Les deux dirigeants de l'équipementier automobile américain Molex, séquestrés depuis lundi dans l'usine de Villemur-sur-Tarn (Haute-Garonne), ont été libérés mardi par les salariés qui les retenaient.

La direction de Molex avait assigné le secrétaire du comité d'entreprise en référé devant le tribunal de grande instance de Toulouse pour ordonner la levée de la séquestration.

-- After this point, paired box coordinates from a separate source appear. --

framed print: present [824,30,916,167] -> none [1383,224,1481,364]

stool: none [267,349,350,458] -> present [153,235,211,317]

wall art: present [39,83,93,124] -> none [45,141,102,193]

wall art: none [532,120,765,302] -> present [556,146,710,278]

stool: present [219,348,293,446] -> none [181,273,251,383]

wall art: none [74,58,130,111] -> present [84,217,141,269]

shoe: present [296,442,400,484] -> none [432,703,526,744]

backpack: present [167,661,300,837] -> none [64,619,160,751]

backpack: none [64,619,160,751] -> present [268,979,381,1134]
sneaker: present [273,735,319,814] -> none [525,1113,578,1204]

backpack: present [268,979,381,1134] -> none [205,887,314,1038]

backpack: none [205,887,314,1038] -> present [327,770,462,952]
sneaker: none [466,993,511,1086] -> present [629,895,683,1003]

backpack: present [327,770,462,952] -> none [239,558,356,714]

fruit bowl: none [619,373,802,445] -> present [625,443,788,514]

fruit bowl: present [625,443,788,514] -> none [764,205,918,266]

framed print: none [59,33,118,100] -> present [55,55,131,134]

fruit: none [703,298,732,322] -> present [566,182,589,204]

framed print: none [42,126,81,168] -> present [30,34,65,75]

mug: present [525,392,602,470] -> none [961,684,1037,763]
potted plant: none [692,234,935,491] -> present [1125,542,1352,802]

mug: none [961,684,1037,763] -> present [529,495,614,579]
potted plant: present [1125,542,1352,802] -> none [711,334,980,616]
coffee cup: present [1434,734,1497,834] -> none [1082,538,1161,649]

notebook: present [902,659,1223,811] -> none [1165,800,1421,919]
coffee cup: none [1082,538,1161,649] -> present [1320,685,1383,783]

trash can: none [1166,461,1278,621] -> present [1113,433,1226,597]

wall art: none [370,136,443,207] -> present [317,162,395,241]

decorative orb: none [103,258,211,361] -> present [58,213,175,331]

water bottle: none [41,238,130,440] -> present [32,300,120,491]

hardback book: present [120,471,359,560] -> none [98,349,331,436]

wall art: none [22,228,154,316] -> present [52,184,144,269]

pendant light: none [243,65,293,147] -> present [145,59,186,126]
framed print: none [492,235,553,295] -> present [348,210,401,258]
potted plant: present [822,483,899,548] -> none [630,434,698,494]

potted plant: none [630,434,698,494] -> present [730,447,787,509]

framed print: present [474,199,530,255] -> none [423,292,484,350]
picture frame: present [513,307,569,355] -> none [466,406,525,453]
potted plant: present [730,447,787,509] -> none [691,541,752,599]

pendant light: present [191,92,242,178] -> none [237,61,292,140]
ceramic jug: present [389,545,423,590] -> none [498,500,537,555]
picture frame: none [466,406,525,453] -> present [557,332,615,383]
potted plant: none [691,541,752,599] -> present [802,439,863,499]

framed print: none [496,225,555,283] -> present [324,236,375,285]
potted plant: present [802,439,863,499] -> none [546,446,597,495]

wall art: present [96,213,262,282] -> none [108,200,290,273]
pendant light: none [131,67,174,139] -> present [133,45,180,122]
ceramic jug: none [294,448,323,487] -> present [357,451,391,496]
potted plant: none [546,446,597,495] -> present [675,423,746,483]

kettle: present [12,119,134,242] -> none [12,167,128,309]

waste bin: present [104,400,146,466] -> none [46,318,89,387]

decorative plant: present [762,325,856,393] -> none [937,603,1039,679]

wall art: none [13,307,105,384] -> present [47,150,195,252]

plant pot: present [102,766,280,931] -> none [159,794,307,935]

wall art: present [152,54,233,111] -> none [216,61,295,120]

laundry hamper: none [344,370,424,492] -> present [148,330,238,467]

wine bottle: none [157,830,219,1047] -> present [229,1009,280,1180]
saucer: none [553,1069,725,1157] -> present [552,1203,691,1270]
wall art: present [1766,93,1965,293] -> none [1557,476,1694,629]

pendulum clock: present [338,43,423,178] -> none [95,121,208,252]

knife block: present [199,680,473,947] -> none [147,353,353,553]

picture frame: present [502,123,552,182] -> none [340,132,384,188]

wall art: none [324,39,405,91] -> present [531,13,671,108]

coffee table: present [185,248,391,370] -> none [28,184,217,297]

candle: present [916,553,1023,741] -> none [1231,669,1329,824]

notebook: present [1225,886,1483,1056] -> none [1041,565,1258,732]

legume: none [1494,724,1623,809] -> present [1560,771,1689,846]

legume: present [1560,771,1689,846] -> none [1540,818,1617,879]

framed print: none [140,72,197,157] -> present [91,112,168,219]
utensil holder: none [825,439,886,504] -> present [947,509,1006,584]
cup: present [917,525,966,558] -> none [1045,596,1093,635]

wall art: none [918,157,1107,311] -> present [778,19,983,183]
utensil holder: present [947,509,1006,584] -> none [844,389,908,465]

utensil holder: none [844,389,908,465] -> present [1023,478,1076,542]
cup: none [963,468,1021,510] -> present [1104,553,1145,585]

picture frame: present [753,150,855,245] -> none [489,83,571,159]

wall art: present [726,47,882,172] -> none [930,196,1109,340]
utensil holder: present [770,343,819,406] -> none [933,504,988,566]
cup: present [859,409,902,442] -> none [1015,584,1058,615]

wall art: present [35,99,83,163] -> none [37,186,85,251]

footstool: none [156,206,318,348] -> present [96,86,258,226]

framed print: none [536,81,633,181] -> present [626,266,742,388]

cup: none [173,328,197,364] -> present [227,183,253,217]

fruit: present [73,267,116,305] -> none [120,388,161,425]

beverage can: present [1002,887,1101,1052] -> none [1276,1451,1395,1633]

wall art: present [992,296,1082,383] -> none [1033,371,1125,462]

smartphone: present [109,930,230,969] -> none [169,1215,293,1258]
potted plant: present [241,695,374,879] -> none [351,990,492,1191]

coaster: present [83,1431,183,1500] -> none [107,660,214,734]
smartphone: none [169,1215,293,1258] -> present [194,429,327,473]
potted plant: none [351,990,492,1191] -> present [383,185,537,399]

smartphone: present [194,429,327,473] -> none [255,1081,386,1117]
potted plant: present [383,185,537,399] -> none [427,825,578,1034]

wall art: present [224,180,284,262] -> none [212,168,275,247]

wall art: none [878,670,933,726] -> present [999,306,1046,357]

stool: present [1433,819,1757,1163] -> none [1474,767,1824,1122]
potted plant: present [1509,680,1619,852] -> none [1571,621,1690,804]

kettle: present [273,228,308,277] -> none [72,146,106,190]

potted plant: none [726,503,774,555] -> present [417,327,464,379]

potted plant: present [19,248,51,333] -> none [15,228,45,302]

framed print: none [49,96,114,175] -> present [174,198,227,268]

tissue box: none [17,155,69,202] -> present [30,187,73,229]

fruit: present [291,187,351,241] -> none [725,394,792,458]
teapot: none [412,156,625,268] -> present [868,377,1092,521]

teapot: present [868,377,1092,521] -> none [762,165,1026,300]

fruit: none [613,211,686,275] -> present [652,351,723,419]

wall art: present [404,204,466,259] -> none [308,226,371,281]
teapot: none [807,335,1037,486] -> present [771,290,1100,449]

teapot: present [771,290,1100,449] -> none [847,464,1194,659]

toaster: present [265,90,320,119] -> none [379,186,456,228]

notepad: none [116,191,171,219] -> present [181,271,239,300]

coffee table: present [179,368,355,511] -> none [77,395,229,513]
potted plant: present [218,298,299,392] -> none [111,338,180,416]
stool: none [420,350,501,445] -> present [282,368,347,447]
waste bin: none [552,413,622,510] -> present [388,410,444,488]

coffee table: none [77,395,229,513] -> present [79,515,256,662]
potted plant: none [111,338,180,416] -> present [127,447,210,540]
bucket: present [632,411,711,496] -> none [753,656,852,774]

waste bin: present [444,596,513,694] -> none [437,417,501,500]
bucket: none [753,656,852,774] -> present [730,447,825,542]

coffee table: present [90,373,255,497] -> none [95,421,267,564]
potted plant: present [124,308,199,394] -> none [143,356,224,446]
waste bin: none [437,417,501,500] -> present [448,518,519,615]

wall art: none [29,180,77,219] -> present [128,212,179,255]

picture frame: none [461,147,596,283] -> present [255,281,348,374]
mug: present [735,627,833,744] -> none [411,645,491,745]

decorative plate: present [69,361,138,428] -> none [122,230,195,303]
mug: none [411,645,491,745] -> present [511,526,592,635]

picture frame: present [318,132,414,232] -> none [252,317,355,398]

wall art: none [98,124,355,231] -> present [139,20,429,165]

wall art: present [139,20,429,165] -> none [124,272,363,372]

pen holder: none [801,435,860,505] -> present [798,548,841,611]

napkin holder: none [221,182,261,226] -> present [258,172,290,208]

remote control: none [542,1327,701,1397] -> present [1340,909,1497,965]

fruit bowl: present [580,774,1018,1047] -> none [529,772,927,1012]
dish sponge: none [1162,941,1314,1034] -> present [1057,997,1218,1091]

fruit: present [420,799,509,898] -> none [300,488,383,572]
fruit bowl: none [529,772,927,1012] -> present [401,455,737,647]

Médiation pour renouer le dialogue

Les salariés de l'équipementier sont sortis très déçus de leur réunion de négociation, mardi soir «On pensait que la direction avait des propositions, mais ils ne veulent strictement rien lâcher», a déclaré Denis Parise, secrétaire CGT du comité d'entreprise, qui conduisait la délégation des salariés de l'usine de Villemur-sur-Tarn (Haute-Garonne). «Tout ça pour ça. Mais nous n'avions pas le choix. Si on ne les libérait pas, ils auraient envoyé les CRS. Ca va être dur à faire comprendre aux autres salariés», a-t-il ajouté.


Les délégués syndicaux avaient entamé dans la matinée une rencontre dans l'usine avec plusieurs dirigeants de la Direction Départementale du Travail de la Haute Garonne.

Le blocage était resté complet toute la nuit précédente, et la médiation de la direction départementale du travail avait été acceptée plus tôt dans la matinée. «Nous avons accepté une rencontre avec la direction du travail afin qu'une voie de négociation sérieuse puisse être trouvée. Il faut débloquer la situation puisque les dirigeants de Molex refusent de négocier avec nous tant qu'ils seront séquestrés», a précisé le délégué CGT Pierre Bellegarde.